YOUR ASSIGNMENT | What you output should match the data below exactly.

━━ SOURCE INFORMATION ━━

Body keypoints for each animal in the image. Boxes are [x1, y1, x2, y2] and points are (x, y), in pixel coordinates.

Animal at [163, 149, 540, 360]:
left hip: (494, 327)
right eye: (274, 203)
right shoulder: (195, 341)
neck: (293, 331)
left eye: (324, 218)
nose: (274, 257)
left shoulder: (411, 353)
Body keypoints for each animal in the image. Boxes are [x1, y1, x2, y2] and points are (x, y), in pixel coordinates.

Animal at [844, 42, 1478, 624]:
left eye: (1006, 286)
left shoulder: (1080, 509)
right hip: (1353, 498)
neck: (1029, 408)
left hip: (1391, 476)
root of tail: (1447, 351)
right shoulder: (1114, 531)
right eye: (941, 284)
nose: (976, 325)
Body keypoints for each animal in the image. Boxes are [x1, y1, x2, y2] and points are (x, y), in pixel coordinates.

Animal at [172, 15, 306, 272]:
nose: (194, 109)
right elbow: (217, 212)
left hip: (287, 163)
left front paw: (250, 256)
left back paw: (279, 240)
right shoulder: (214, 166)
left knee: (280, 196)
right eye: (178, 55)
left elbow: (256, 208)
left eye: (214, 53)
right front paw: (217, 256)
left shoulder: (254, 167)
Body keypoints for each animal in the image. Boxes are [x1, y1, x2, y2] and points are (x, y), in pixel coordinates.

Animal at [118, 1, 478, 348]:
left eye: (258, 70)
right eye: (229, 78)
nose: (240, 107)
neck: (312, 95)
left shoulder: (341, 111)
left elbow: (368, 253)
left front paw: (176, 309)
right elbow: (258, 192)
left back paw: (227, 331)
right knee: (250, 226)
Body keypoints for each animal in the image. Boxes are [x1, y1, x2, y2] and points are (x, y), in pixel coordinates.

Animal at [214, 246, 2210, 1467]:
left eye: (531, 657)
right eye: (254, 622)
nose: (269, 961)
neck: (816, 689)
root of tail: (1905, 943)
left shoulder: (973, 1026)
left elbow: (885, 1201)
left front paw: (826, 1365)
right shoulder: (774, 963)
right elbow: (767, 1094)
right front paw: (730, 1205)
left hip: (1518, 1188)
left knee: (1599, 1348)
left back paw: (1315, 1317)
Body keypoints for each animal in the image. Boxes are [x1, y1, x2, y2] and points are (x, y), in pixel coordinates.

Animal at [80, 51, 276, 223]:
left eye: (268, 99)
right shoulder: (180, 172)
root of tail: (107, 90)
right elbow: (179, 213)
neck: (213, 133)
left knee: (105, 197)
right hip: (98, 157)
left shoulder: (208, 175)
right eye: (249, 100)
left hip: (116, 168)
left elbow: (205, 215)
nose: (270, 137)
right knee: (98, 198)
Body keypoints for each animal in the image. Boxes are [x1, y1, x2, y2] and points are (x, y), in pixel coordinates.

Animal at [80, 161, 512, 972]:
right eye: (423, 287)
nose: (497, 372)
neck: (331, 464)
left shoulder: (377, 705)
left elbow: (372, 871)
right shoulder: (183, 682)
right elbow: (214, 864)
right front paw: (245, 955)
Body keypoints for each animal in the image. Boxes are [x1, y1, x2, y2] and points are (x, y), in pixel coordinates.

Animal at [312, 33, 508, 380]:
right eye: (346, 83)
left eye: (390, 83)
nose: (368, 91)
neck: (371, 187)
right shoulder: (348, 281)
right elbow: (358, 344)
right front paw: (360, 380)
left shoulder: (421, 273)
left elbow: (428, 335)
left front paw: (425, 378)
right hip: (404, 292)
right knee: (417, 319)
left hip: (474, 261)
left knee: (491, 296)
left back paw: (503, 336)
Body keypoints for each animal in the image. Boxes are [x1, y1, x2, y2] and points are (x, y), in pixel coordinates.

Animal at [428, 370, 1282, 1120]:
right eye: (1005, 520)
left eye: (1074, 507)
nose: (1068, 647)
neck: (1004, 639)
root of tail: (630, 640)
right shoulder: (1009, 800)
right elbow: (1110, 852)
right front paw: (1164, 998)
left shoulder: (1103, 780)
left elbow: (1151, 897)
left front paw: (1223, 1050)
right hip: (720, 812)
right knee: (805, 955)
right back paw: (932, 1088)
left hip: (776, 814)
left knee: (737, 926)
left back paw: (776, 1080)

━━━

EXERCISE OUTPUT |
Body keypoints for each animal in the image. Boxes are [x1, y1, x2, y2] and points are (x, y), in pixel coordinates.

Animal at [163, 149, 540, 360]:
left hip: (494, 327)
right eye: (274, 203)
right shoulder: (195, 341)
neck: (293, 331)
left eye: (324, 218)
nose: (274, 257)
left shoulder: (411, 353)
Body keypoints for each animal in the image. Boxes are [x1, y1, x2, y2] and points are (x, y), in pixel coordinates.

Animal at [844, 42, 1478, 624]:
left eye: (1006, 286)
left shoulder: (1080, 509)
right hip: (1353, 498)
neck: (1029, 408)
left hip: (1391, 476)
root of tail: (1447, 351)
right shoulder: (1114, 531)
right eye: (941, 284)
nose: (976, 325)
Body keypoints for each animal in the image. Boxes are [x1, y1, x2, y2] and points are (x, y), in pixel coordinates.

Animal at [172, 15, 306, 272]:
nose: (194, 109)
right elbow: (217, 212)
left hip: (287, 163)
left front paw: (250, 256)
left back paw: (279, 240)
right shoulder: (214, 166)
left knee: (280, 196)
right eye: (178, 55)
left elbow: (256, 208)
left eye: (214, 53)
right front paw: (217, 256)
left shoulder: (254, 167)
Body keypoints for each animal in the image. Boxes are [x1, y1, x2, y2] and points are (x, y), in pixel coordinates.

Animal at [118, 1, 478, 348]:
left eye: (258, 70)
right eye: (229, 78)
nose: (240, 107)
neck: (312, 95)
left shoulder: (341, 111)
left elbow: (368, 253)
left front paw: (176, 309)
right elbow: (258, 192)
left back paw: (227, 331)
right knee: (250, 226)
Body keypoints for each animal in the image. Boxes are [x1, y1, x2, y2] and points are (x, y), in pixel coordinates.

Animal at [214, 246, 2210, 1467]:
left eye: (531, 657)
right eye: (254, 622)
nose: (269, 961)
neck: (816, 689)
root of tail: (1905, 943)
left shoulder: (973, 1026)
left elbow: (885, 1201)
left front paw: (826, 1365)
right shoulder: (774, 963)
right elbow: (767, 1094)
right front paw: (730, 1205)
left hip: (1518, 1188)
left knee: (1599, 1348)
left back paw: (1315, 1317)
Body keypoints for each animal in the image. Boxes are [x1, y1, x2, y2] and points are (x, y), in pixel coordinates.

Animal at [80, 51, 276, 223]:
left eye: (268, 99)
right shoulder: (180, 172)
root of tail: (107, 90)
right elbow: (179, 213)
neck: (213, 133)
left knee: (105, 197)
right hip: (98, 157)
left shoulder: (208, 175)
right eye: (249, 100)
left hip: (116, 168)
left elbow: (205, 215)
nose: (270, 137)
right knee: (98, 198)
Body keypoints for each animal in the image. Boxes are [x1, y1, x2, y2] and points are (x, y), in pixel coordinates.

Animal at [80, 161, 512, 972]:
right eye: (423, 287)
nose: (497, 372)
neck: (331, 464)
left shoulder: (377, 705)
left elbow: (372, 871)
right shoulder: (183, 682)
right elbow: (214, 864)
right front paw: (245, 955)
Body keypoints for each animal in the image. Boxes are [x1, y1, x2, y2] and points are (x, y), in pixel coordinates.

Animal at [312, 33, 508, 380]:
right eye: (346, 83)
left eye: (390, 83)
nose: (368, 91)
neck: (371, 187)
right shoulder: (348, 281)
right elbow: (358, 344)
right front paw: (360, 380)
left shoulder: (421, 273)
left elbow: (428, 335)
left front paw: (425, 378)
right hip: (404, 292)
right knee: (417, 319)
left hip: (474, 261)
left knee: (491, 296)
left back paw: (503, 336)
Body keypoints for each animal in the image. Boxes are [x1, y1, x2, y2] and points are (x, y), in pixel coordinates.

Animal at [428, 370, 1282, 1120]:
right eye: (1005, 520)
left eye: (1074, 507)
nose: (1068, 647)
neck: (1004, 639)
root of tail: (630, 640)
right shoulder: (1009, 800)
right elbow: (1110, 852)
right front paw: (1164, 998)
left shoulder: (1103, 780)
left elbow: (1151, 897)
left front paw: (1223, 1050)
right hip: (720, 812)
right knee: (805, 955)
right back paw: (932, 1088)
left hip: (776, 814)
left knee: (737, 926)
left back paw: (776, 1080)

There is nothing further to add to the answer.